Use infrastructure as code for all alarm definitions. When alarms live in Terraform or CloudFormation, the namespace, dimensions, and threshold are code-reviewed, version-controlled, and reproducible. Ad-hoc console-created alarms are where typos and forgotten dimensions live.
Run a periodic audit for alarms stuck in INSUFFICIENT_DATA. Add this to a weekly operational review or pipe it into a monitoring script:
aws cloudwatch describe-alarms \
--state-value INSUFFICIENT_DATA \
--region us-east-1 \
--query "MetricAlarms[].{Name:AlarmName,Reason:StateReason}" \
--output tableAny alarm sitting in INSUFFICIENT_DATA for more than 30 minutes after creation deserves investigation. In most cases it means the metric isn't flowing or the dimensions don't match anything real in the account.
Attach the CloudWatchAgentServerPolicy to every EC2 instance role by default. Make it part of your base AMI or your launch template. Don't let IAM permission gaps silently kill your observability — you won't know they're missing until an incident when you need the data most.

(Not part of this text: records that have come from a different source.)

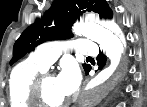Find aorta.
Segmentation results:
<instances>
[{
	"mask_svg": "<svg viewBox=\"0 0 147 107\" xmlns=\"http://www.w3.org/2000/svg\"><path fill=\"white\" fill-rule=\"evenodd\" d=\"M73 33L97 42L111 64L92 80L82 96L85 107L97 105L113 87L114 79L120 74V63L124 52V39L117 25L111 22L85 21L73 26Z\"/></svg>",
	"mask_w": 147,
	"mask_h": 107,
	"instance_id": "1",
	"label": "aorta"
}]
</instances>
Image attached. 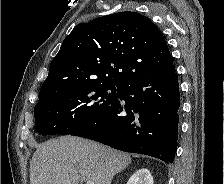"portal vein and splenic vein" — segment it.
<instances>
[{
    "mask_svg": "<svg viewBox=\"0 0 224 184\" xmlns=\"http://www.w3.org/2000/svg\"><path fill=\"white\" fill-rule=\"evenodd\" d=\"M86 184H94V182L93 181H87Z\"/></svg>",
    "mask_w": 224,
    "mask_h": 184,
    "instance_id": "18ae733b",
    "label": "portal vein and splenic vein"
}]
</instances>
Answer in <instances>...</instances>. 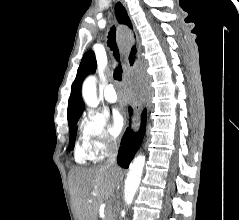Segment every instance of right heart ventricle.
Masks as SVG:
<instances>
[{
  "label": "right heart ventricle",
  "mask_w": 239,
  "mask_h": 220,
  "mask_svg": "<svg viewBox=\"0 0 239 220\" xmlns=\"http://www.w3.org/2000/svg\"><path fill=\"white\" fill-rule=\"evenodd\" d=\"M94 158L91 155L90 150L83 142L77 144L75 148V160L77 163L85 164Z\"/></svg>",
  "instance_id": "1"
}]
</instances>
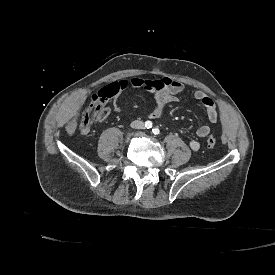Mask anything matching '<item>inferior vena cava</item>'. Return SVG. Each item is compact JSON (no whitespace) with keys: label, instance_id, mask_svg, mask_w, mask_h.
Wrapping results in <instances>:
<instances>
[{"label":"inferior vena cava","instance_id":"602c4592","mask_svg":"<svg viewBox=\"0 0 275 275\" xmlns=\"http://www.w3.org/2000/svg\"><path fill=\"white\" fill-rule=\"evenodd\" d=\"M131 127L136 129H141L144 127V123L142 121L135 120L131 123Z\"/></svg>","mask_w":275,"mask_h":275}]
</instances>
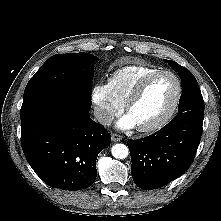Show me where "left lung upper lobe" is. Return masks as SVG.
Returning <instances> with one entry per match:
<instances>
[{
    "label": "left lung upper lobe",
    "mask_w": 221,
    "mask_h": 221,
    "mask_svg": "<svg viewBox=\"0 0 221 221\" xmlns=\"http://www.w3.org/2000/svg\"><path fill=\"white\" fill-rule=\"evenodd\" d=\"M177 72L182 80V94L179 101L178 114L196 112L204 114V102L200 88L194 75L175 61L165 60Z\"/></svg>",
    "instance_id": "obj_1"
}]
</instances>
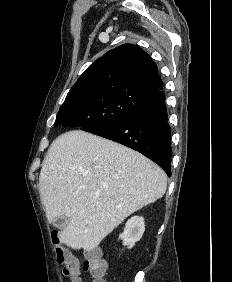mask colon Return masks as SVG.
<instances>
[{"instance_id":"obj_1","label":"colon","mask_w":232,"mask_h":282,"mask_svg":"<svg viewBox=\"0 0 232 282\" xmlns=\"http://www.w3.org/2000/svg\"><path fill=\"white\" fill-rule=\"evenodd\" d=\"M53 241L56 245L55 254L57 262L64 265L63 272L66 276L76 279L84 271L92 278V282H106L107 264L96 251L89 252L86 259L80 262L77 257L59 246L56 232L53 233Z\"/></svg>"}]
</instances>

Finally, document your alarm naming conventions and the exact metric namespaces used in each environment. When infrarunbook-admin needs to create a new alarm quickly, they shouldn't have to guess whether the namespace is CWAgent, custom/app-metrics, or AWS/EC2. A one-page runbook with example put-metric-alarm commands for each tier of your infrastructure pays for itself the first time it gets used at 2am.